Can Plasma Level of 3-methoxy-4-hydroxyphenylglycol Predict the Response for Selective Serotonin Reuptake Inhibitor and Serotonin Noradrenaline Reuptake Inhibitor in Major Depressive Disorder?
Reiji Yoshimura*, Asuka Katsuki, Kiyokazu Atake, Ryouhei Igata, Yuki Konishi, and Hikaru Hori
Department of Psychiatry, University of Occupational and Environmental Health, Iseigaoka, Yahatanishi-Ku, Kitakyushu 807-8555, Japan
- *Corresponding Author:
- Dr. Reiji Yoshimura
Department of Psychiatry, University of Occupational and Environmental Health
Iseigaoka, Yahatanishi- Ku, Kitakyushu 807-8555, Japan
E-mail: [email protected]
Received Date: February 07, 2017; Accepted Date: February 10, 2017; Published Date: February 13, 2017
Citation: Yoshimura R, Katsuki A, Atake K, Igata R, Konishi Y, et al. (2017) Can Plasma Level of 3-methoxy-4-hydroxyphenylglycol Predict the Response for Selective Serotonin Reuptake Inhibitor and Serotonin Noradrenaline Reuptake Inhibitor in Major Depressive Disorder? J Depress Anxiety 6:269. doi: 10.4172/2167- 1044.1000269
Copyright: © 2017 Yoshimura R, et al. This is an open-access article distributed under the terms of the Creative Commons Attribution License, which permits unrestricted use, distribution, and reproduction in any medium, provided the original author and source are credited.

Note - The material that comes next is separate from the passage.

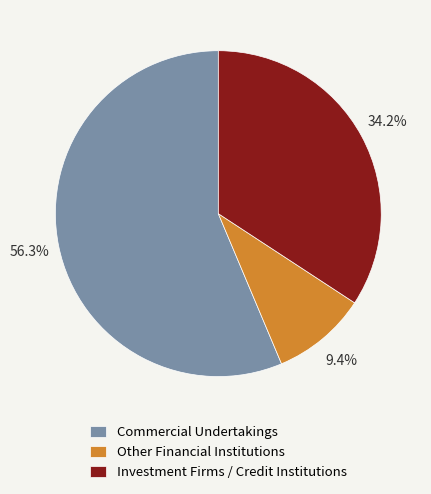

Between Other Financial Institutions and Investment Firms / Credit Institutions, which is larger?

Investment Firms / Credit Institutions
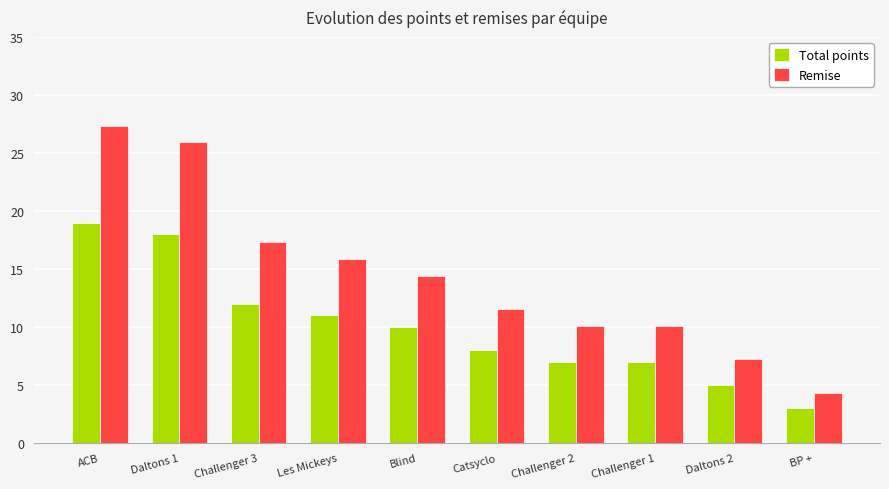

What position from the left is Blind?

5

We investigated whether the plasma level of 3-methoxy-4-hydroxyphenylglycol (MHPG) could be used to predict the response to selective serotonin reuptake inhibitors (SSRIs) and serotonin noradrenaline reuptake inhibitors (SNRIs) in patients with major depressive disorder (MDD). Patients with MDD diagnosed by DSM-IV-TR were enrolled in the present study. Two hundred and forty participants were treated monotherapy with the SSRI paroxetine (n=81), selective serotonin and norepinephrine reuptake inhibitor antidepressant (SSNRI) duloxetine (n=49), the SNRI milnacipran (n=48), the SSRI fluvoxamine (n=63), or the SSRI escitalopram (n=27). The severity of depressive state was evaluated with the 17-item of Hamilton Rating Scale for Depression (HAMD17). The end-point point of the present study was week 8. Patients whose HAMD17 scores decreased ≥ 50% were defined as responders; others were non responders. Plasma MHPG levels were analyzed by high-performance liquid chromatography. A significant negative correlation was found between the change of plasma MHPG and the change of HAMD17 score in the responders to paroxetine or fluvoxamine. A trend for a positive correlation was found between the change of plasma MHPG and the HAMD17 score in the responders to milnacipran or duloxetine. These results suggest that MHPG might be a candidate for the prediction of treatment response in MDD patients.